Actually, income from continuing operations declined to $29.5 million or $2.12 per share from last year’s $34.8 million or $2.56 per share.

However, analysts had anticipated a slowing of business and had expected net income to be in the $2.08 range.

Among the significant moves made during the period, the company said, were the installation of a synthetic racing surface at Arlington Park, that helped increase the wagering handle, and the establishment of a new account-wagering platform, expected to be a major financial contributor in the future.

"During the quarter," said Robert Evans, president and CEO, "we did much to move our business forward strategically and financially while continuing to deliver value to our shareholders."

He added that during the second half of the year he anticipated additional benefits from the account-wagering business and to the addition of slot machine gaming at the company’s Fair Grounds racetrack in Louisiana.

Youbet

Being shut out of racetrack content from TrackNetMedia, the newly-formed simulcasting group owned by the partnership of Churchill Downs Inc. and Magna International Corp. (MECA), hurt Youbet.com Inc. (UBET) in its second quarter.

Revenue for the period fell to $37.3 million from last year’s $39.6 million and the company posted a net loss of $357,000 or $0.01 per share compared to a net profit of $2.2 million or $0.06 per share in 2006.

Analysts had expected the company to break even on revenues of $36.6 million.

Not having access to the many racetracks owned by the TrackNetMedia group resulted in UBET losing about 13% of its usual wagers.

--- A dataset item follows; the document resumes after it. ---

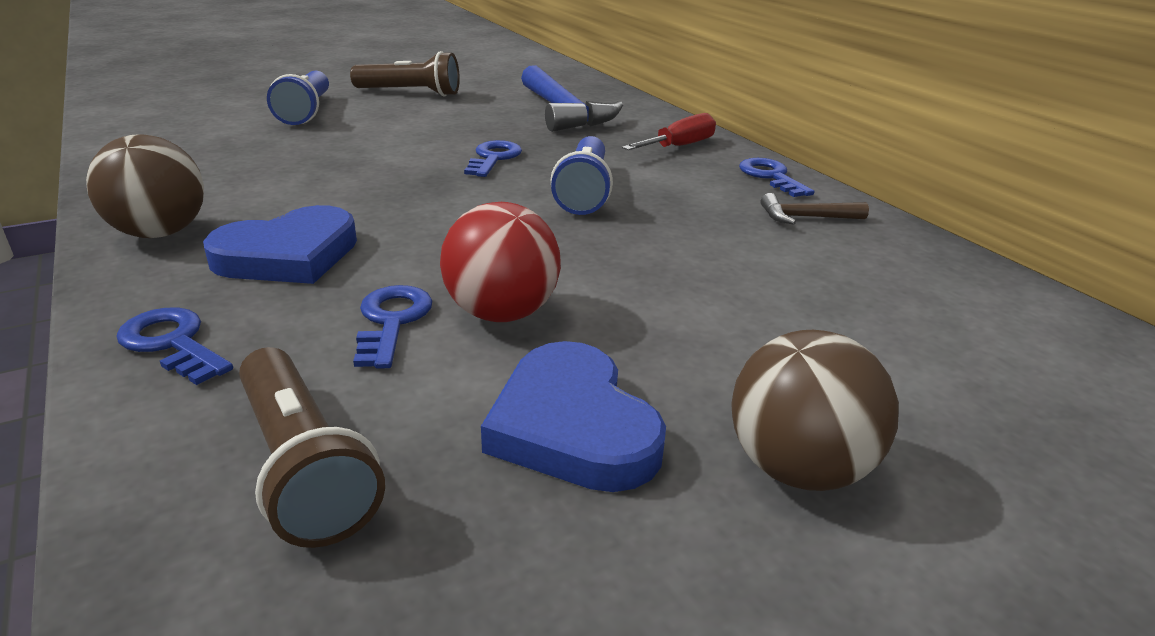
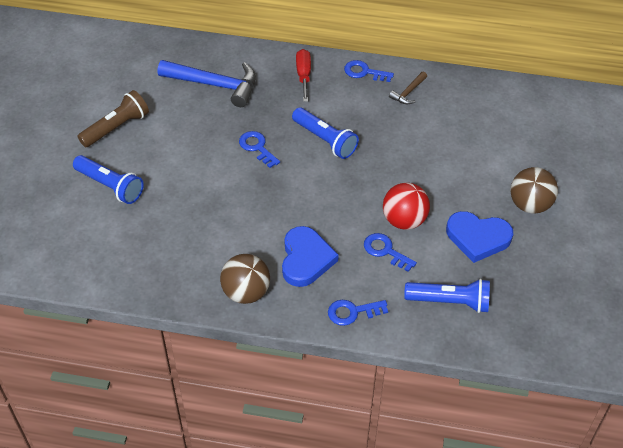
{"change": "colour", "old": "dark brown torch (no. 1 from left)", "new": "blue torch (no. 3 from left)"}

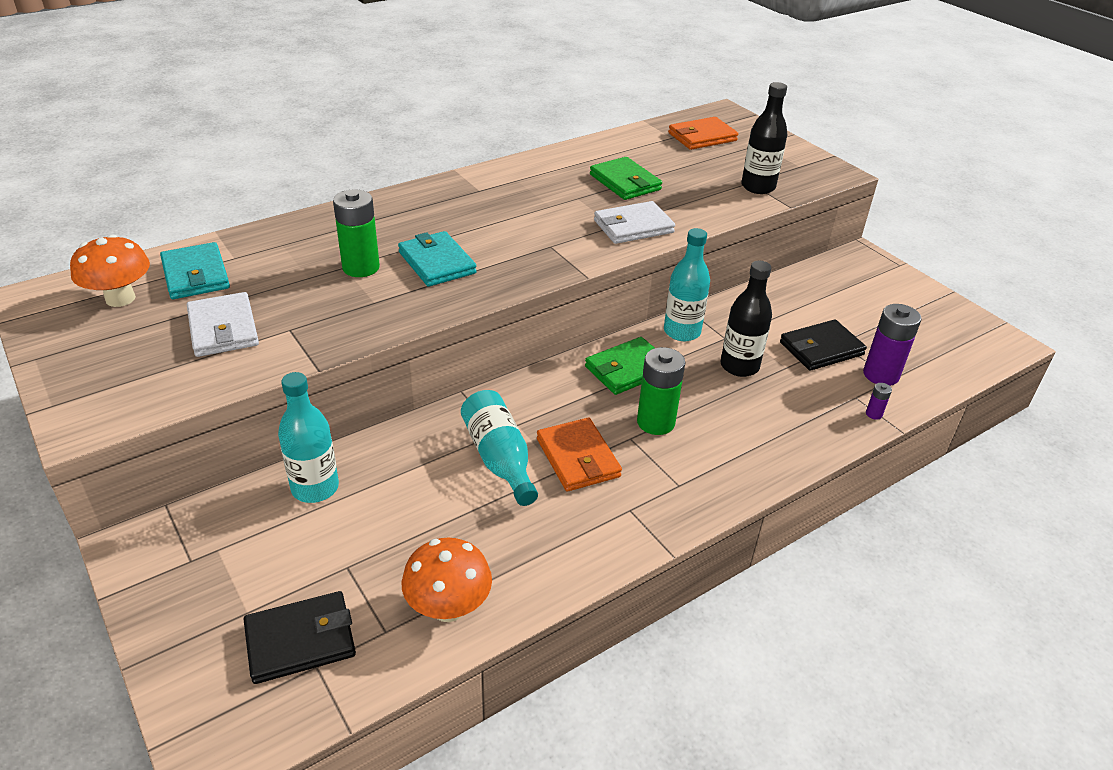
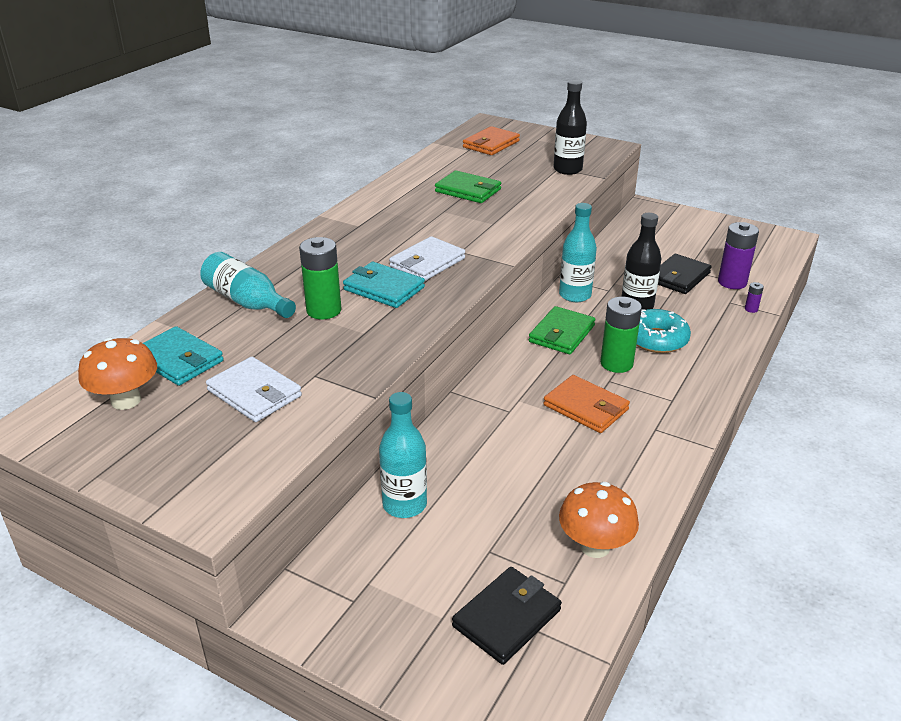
{"change": "relocated", "old": "white card wallet (no. 2 from left)"}
{"change": "relocated", "old": "turquoise flask (no. 2 from left in the first image)", "new": "turquoise flask (no. 1 from left)"}
{"change": "appeared", "new": "turquoise doughnut"}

Being unable to provide wagering on the Kentucky Derby and other major races severely impacted the company’s revenues.

However, the company reiterated its 2007 outlook of earnings of between $0.13 and $0.16 per share.

PokerTek

PokerTek, Inc. (PTEK), a leader in the development of automated poker tables for the casino industry, reported placing more tables in different venues but also continuing to show a net loss for the second quarter.

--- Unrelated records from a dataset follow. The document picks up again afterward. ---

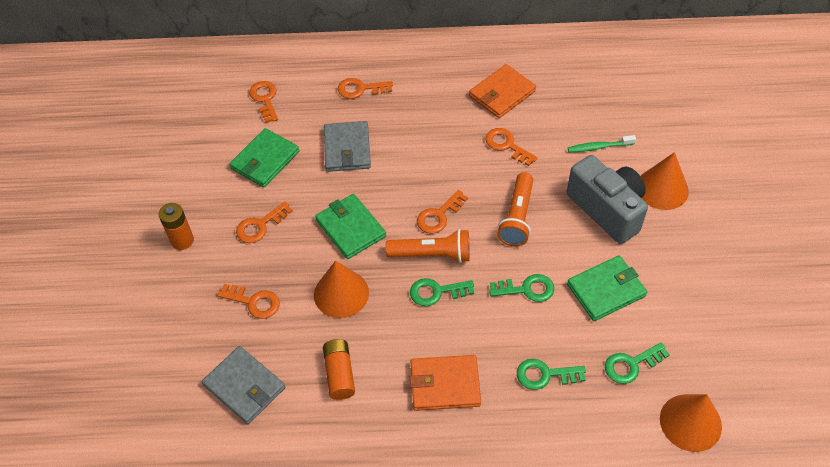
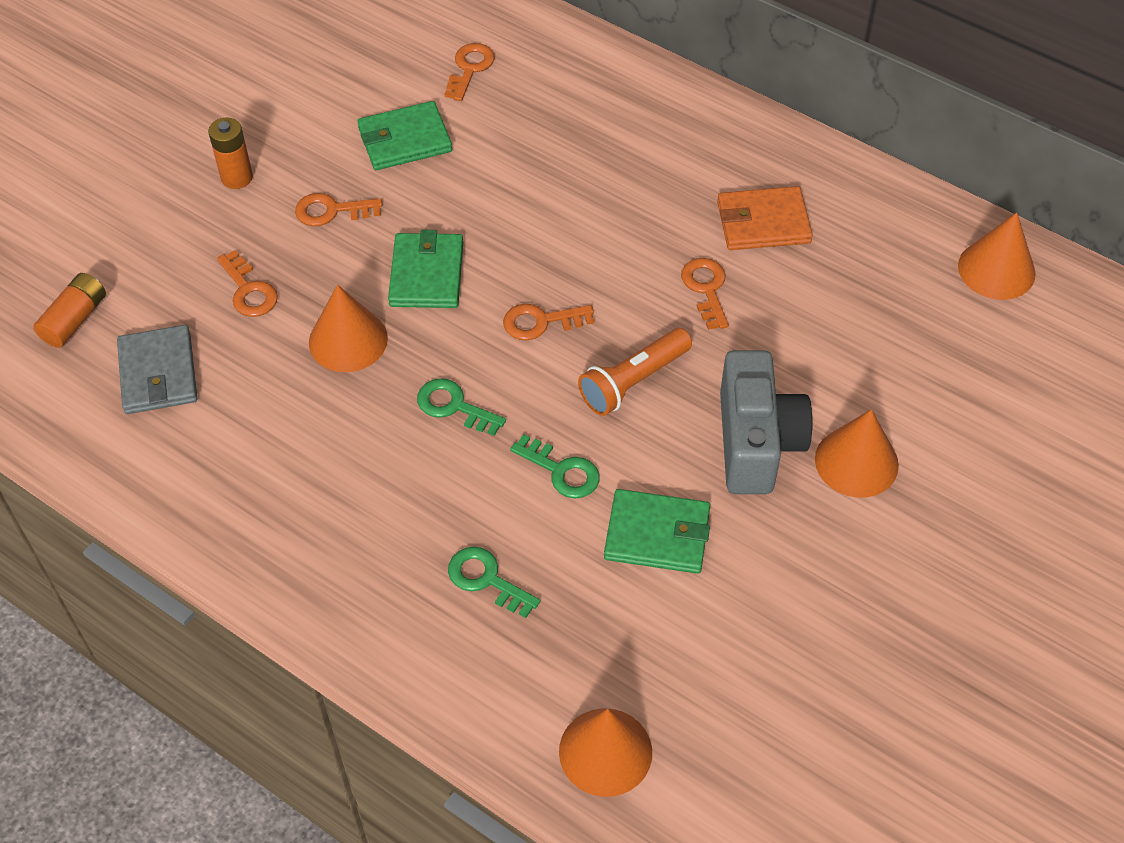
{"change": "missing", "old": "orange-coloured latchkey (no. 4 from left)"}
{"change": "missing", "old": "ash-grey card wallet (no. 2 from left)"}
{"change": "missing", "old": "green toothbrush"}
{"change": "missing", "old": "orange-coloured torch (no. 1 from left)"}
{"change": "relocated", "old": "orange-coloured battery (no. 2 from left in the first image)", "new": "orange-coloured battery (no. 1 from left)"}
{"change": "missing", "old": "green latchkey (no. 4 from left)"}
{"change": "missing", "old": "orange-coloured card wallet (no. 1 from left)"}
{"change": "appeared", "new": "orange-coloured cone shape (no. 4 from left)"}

The company reported that its PokerPro table count had grown to 135 and that it had introduced the Heads-Up Challenge World Series of Poker Edition as its first amusement product.

On the financial side, however, the company said its net loss for the period had increased to approximately $2,811,000 from $2,232,000 in the corresponding period of 2006.

"PokerTek continues to make steady progress in our casino business," explained Lou White, the company’s CEO.

"We have 135 tables installed as of today, up from 14 one year ago. We also are excited about entering the amusement business with the launch of our Heads-Up Challenge product, which we anticipate rolling out to bars and restaurants in the near future," he added.